## begin Entries
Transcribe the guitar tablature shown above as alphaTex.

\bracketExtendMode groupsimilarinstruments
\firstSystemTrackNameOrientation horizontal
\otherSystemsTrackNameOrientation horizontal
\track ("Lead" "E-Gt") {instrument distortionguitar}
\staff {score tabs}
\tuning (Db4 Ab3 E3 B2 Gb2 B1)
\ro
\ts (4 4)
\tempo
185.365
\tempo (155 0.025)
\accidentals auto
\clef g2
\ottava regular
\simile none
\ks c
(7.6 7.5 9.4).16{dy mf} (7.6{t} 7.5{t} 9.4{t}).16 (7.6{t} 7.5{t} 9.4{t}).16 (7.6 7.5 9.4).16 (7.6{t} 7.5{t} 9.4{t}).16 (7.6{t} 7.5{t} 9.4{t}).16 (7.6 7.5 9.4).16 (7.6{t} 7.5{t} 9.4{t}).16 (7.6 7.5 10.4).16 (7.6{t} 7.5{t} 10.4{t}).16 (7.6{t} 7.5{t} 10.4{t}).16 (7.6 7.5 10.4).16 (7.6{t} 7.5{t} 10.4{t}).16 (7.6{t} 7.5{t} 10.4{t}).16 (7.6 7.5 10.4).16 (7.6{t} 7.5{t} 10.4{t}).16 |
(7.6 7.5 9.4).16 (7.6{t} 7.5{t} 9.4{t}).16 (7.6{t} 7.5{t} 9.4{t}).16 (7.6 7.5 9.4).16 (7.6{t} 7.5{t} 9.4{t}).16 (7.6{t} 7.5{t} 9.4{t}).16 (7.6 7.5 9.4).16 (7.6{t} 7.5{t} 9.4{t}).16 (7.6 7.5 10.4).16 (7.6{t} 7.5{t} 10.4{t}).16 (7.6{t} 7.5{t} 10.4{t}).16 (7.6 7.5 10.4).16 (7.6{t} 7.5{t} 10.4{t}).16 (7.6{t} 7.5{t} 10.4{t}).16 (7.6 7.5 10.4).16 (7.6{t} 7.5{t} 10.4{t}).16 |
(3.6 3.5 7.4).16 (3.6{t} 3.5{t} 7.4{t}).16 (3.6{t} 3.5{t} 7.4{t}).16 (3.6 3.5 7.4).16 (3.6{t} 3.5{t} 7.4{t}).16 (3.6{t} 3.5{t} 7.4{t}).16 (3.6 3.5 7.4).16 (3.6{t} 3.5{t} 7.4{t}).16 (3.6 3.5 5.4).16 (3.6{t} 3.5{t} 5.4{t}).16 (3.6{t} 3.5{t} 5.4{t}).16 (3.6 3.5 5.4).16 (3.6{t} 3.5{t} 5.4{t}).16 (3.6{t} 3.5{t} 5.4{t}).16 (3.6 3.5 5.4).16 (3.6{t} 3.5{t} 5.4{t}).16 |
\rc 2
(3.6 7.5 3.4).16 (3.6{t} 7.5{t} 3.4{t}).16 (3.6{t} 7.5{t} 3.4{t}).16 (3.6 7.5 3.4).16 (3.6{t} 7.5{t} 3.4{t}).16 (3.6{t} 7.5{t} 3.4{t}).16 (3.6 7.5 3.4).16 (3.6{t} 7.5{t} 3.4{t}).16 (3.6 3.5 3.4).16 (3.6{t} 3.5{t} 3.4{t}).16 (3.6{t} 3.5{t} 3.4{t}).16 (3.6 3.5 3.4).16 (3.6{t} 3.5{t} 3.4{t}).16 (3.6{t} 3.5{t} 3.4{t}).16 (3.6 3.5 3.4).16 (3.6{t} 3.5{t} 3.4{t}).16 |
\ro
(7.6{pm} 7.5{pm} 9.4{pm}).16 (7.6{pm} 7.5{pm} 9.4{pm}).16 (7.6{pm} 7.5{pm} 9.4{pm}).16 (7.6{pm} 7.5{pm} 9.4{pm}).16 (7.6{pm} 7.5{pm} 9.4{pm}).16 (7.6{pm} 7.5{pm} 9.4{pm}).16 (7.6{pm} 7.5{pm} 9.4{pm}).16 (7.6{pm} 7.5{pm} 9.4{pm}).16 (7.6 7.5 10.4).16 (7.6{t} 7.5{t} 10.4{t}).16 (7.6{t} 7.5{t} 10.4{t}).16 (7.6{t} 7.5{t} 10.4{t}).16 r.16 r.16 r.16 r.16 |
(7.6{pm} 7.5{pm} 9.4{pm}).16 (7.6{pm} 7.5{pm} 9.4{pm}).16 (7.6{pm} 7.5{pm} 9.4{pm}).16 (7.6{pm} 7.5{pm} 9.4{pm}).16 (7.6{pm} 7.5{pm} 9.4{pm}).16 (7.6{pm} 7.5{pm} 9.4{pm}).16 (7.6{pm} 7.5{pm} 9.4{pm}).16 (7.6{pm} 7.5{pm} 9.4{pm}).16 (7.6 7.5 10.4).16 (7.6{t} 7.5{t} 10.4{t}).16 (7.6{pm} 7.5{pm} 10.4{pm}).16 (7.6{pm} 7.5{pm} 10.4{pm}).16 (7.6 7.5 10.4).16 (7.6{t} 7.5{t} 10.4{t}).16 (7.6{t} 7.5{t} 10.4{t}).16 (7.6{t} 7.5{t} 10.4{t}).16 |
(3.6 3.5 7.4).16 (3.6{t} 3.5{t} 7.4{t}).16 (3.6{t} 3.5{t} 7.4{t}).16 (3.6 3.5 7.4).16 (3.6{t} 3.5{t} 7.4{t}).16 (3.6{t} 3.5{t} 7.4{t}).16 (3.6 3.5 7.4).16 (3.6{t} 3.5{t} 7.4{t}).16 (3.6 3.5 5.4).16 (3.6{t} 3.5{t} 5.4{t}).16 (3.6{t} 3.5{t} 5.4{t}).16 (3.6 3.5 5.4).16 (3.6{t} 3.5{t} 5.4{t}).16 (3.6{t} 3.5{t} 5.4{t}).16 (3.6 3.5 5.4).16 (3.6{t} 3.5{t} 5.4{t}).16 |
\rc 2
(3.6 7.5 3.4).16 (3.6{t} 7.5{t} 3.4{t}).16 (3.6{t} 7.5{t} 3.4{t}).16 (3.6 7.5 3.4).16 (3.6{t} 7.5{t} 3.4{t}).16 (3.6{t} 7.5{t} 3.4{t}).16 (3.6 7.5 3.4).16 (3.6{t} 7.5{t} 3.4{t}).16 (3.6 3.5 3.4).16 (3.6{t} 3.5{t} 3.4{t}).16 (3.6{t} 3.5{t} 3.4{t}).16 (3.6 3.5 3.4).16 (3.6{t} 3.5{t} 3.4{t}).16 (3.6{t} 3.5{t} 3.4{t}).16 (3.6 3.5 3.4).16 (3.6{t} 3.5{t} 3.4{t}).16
## end Entries
What is needed. Collect every line of the records that contains the string "horizontal" and copy each line out in full.

Problem solution.
\firstSystemTrackNameOrientation horizontal
\otherSystemsTrackNameOrientation horizontal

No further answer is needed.